Text for analysis:

[Start of Attachment]

This is how we tell the relative ages of the different surfaces: the more heavily cratered a piece of ground is, the longer it’s been exposed to cratering events. There are caveats here, though. A surface may become so saturated with craters that any new crater might erase the memory of an older one. This means that two very old layers might record the same crater density, even though they’re not the same age. At the other end of the scale, an area might be too young to have any craters at all, but there will be no way to tell how young it is – or if it’s a small area, whether its lack of craters is due to its size or its age. Then there’s the effect of an atmosphere: the thicker the atmosphere, the larger a meteorite has to be to keep enough of its interplanetary speed to make a crater when it strikes the ground. And as we’ll see, the thickness of the Martian atmosphere has changed a very great deal, more than enough to affect our calculations.

[End of Attachment]

Stored entries

[Start of Attachment]

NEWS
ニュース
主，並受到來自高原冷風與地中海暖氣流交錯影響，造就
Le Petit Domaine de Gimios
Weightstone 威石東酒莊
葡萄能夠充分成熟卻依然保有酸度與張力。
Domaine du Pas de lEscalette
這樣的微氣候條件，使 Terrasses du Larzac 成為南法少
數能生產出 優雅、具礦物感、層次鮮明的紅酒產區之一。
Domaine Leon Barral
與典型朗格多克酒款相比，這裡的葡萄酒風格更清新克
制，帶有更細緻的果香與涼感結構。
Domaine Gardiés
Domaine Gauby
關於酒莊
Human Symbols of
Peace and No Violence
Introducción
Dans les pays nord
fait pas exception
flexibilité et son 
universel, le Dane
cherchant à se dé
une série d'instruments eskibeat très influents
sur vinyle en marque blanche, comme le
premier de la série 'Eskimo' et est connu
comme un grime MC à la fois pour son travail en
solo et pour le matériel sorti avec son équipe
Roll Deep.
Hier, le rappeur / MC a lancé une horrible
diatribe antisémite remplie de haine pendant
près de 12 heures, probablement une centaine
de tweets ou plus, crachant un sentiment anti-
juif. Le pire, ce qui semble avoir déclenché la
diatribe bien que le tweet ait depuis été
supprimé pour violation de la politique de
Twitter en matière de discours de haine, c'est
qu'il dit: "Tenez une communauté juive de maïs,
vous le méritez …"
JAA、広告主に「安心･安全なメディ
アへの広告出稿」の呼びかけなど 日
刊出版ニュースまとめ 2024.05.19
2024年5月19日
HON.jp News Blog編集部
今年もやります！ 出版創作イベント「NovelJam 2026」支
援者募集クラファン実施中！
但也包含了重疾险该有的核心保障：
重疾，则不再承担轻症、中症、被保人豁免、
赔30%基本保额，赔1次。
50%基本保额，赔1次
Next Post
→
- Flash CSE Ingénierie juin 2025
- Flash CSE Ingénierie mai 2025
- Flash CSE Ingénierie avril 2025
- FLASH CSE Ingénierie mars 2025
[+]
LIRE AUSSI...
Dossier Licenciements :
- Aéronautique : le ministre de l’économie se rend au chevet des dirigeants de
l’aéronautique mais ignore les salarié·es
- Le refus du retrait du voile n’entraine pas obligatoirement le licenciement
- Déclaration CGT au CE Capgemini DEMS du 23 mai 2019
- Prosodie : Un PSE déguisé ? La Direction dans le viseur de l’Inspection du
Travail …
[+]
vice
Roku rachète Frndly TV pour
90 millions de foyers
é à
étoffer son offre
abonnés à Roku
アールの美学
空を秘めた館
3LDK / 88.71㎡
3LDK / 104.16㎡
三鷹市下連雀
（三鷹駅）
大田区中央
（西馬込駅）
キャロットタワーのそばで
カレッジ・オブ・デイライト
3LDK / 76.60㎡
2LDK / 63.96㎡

[End of Attachment]

Questions:
[1] Answer these questions from the passage on crater counting.
(a) What does it mean when a piece of ground is more heavily cratered?
(b) Why might two very old layers record the same crater density even though they are not the same age?
(c) How does a thicker atmosphere change what it takes for a meteorite to make a crater?
[2] Pick up the passage on crater counting after its final sentence and continue it.

Numbered responses:
[1]
(a) It has been exposed to cratering events for a longer time.
(b) The surface may become so saturated with craters that any new crater erases the memory of an older one.
(c) The meteorite has to be larger to keep enough of its interplanetary speed to make a crater when it strikes the ground.

[2]
But the biggest problem with crater counting is that while we know that the rate of cratering is an uneven process, we don’t know how uneven it is. Look in the bucket of rocks we’ve been shovelling up and throwing down. We can see that in our first few throws we took almost all of the bigger rocks, in the next few we were left with several middling-sized pieces and some gravel, and now we’re scratting around at the bottom to get anything. Going backwards from our analogy, this is precisely what happened in the early solar system.

We just don’t know the make-up of the debris swarm that intersected Mars’s orbit early on. But we do know that, like the rocks in our bucket, meteorites can only ever strike an object once. They’re not a renewable resource. Shortly after formation, Mars was subjected to an intense bombardment of leftover space debris, some of which included kilometre-wide planetesimals. After these were cleared by collisions with planets, both the number of impacts per year and the size of the potential impactors decreased rapidly.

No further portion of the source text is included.